In his role as Senior Policy Advisor to House Speaker Nancy Pelosi, Kenneth Russell DeGraff ’03 juggles the needs, wants, and expectations of constituents and members of Congress who range from those who support Pelosi’s agenda wholeheartedly to those who would do everything in their power to crush it.

He learned that balancing act at Butler. Sometimes painfully.

“College wasn’t exactly fun,” said DeGraff, who, as far as he knows, was the only openly gay student at Butler when he showed up on campus in 1999. “I remember having to defend myself too many times and in too many spaces. But I also saw firsthand that when you share perspectives, you learn and grow. I learned a lot from people I don’t always agree with—where our values intersected, and where we could find some common ground.”

He remembers searching for common ground on his second day at Butler, when he found that the Butler Alliance—a student organization for LGBTQ+ individuals and allies—had no presence at orientation. He says now-Emeriti Psychology Professor Burrton Woodruff told him that “it didn’t exist anymore, that there hadn’t been an openly gay student at Butler in a few years.” Woodruff also put the word out to faculty colleagues: “Let’s make sure he’s not alone.”

Before long, he wasn’t. But DeGraff did find himself as a spokesperson for gay students on campus. During his sophomore year, DeGraff represented the Butler Alliance in a Philosophy Club event called Homosexuality and Morality: Is Gay OK?

“I was in front of the Reilly Room, defending my existence while people cut through, dodging the overflow crowd on the floor in the back aisle,” he said.


Emeriti Political Science Professor Margaret Brabant remembers DeGraff initially as having “unrealized potential.” DeGraff said Brabant may have had a point.

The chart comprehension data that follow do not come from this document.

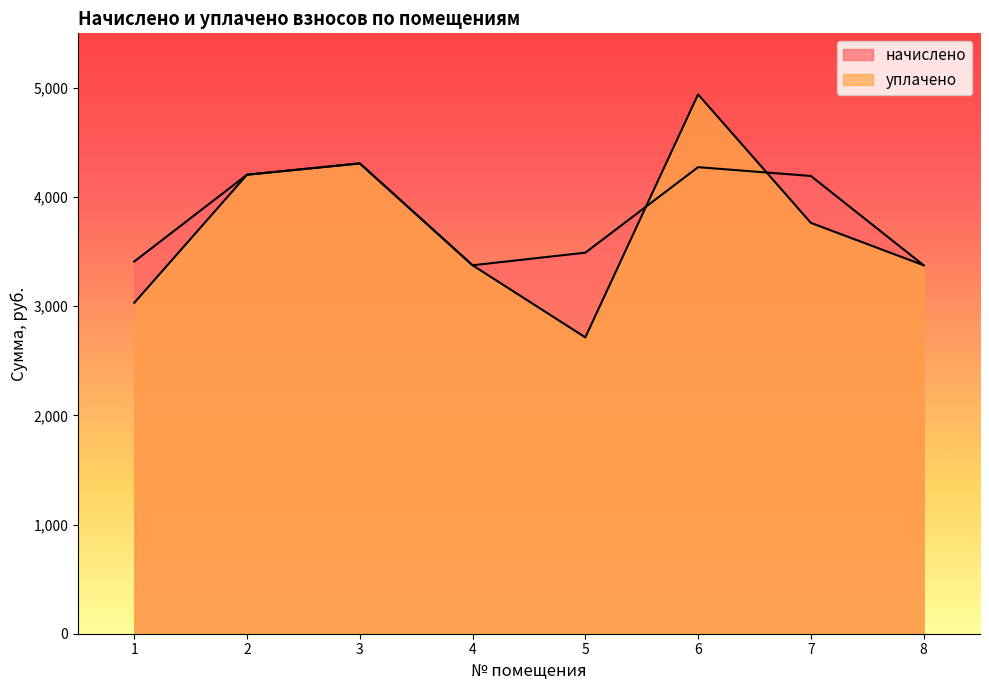

Reading left to right, extract all data points from this chart.

начислено: 3409.9	4204.8	4308.5	3375.4	3490.6	4273.9	4193.3	3375.4
уплачено: 3031.0	4204.8	4308.5	3375.4	2714.9	4940.7	3763.8	3375.4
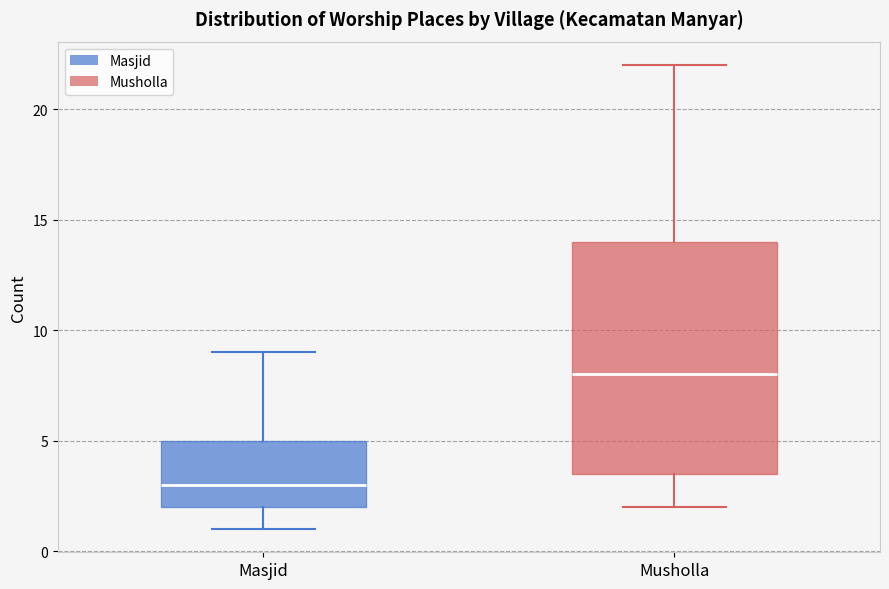

Reading left to right, transcribe this box plot: for each box, give where its median line is, the range the box spans, and where its two whiskers end, as read against the y-axis. The values are not printed on the chart, so give them approximately, as read against the axis.

Masjid: median 3.0, box 2.0 to 5.0, whiskers 1.0 to 9.0
Musholla: median 8.0, box 3.5 to 14.0, whiskers 2.0 to 22.0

“I was very active in a lot of things that were both on campus and off campus but were all about trying to make the world a better place,” he said. “It was obvious that I didn’t focus on every class as much as I could have. But I felt that there was so much around me that I wanted to learn from and absorb and put the work in to make it better.”

Butler gave him that opportunity. His activities included work in the Speakers Lab as a tutor and developer of the first database to schedule student appointments. He ran the guest speaker series for the SGA Program Board, co-founded a new Butler Alliance and Safe Space Program, worked with other student groups, and wrote opinion pieces for the Butler Collegian.

Ultimately, he also proved himself to Brabant many times over through his work in Butler’s Center for Citizenship and Community, where he dealt adeptly with public policy issues such as property owners and tenants’ relations.

Within a couple of weeks in 2002, DeGraff experienced a microcosm of his Butler years. He was named Most Outstanding Male Student, criticized by a Collegian opinion columnist for his acceptance speech in which he discussed how LGBT students are treated on campus, and awarded a Truman Scholarship, which is given to students who demonstrate outstanding leadership potential and are committed to a career in government.

By the time he graduated, DeGraff was ready for a much bigger stage.


DeGraff began his career after graduation as a Policy Analyst for what’s now known as Consumer Reports Advocacy, followed by five years as Legislative Assistant and then Legislative Director for Pennsylvania Congressman Mike Doyle.

In 2011, then-representative-now-Massachusetts-Sen. Ed Markey recommended DeGraff to Nancy Pelosi as someone who could help her with issues such as net neutrality—the principle that Internet service providers shouldn’t interfere with the content, apps, or services people want to use.

Pelosi announced DeGraff’s hiring this way: “Kenneth has been a valuable asset to Congressman Doyle in his service on the Energy and Commerce Committee—fighting to promote universal broadband access and preserve the open Internet, bolster America’s competitiveness, and ensure our energy security. He now brings his impressive experience to my office and will continue working with the technology industry to promote American innovation and create jobs.”

DeGraff said he has found Pelosi to be “brilliant, gracious, and works harder than all of us on her staff put together.”

In getting to this level, DeGraff has a breathtaking view of how government works. He’s been within feet of presidents (Obama and Trump), and he’s seen the best and worst of politics.

He said his most significant achievement in government so far was working with both sides of the political aisle and both chambers of Congress on what the Washington Post called “a mammoth package of emergency economic relief, government funding and tax cuts, one of the largest pieces of legislation ever approved by Congress” and signed into law by President Trump on December 27, 2020, that created the first broadband affordability program, phased out potent planet-warming chemicals, and rebuilt energy research and development programs behind a new commitment to eliminating pollution across the economy, and much more.

That’s the kind of accomplishment he’s been working toward since his years at Butler—one that makes a difference.

“Kenneth always understood that politics is the art of the possible—and he continues to do the possible,” Brabant said. “The Butler community is proud of his work, and I am deeply impressed by what he continues to achieve.”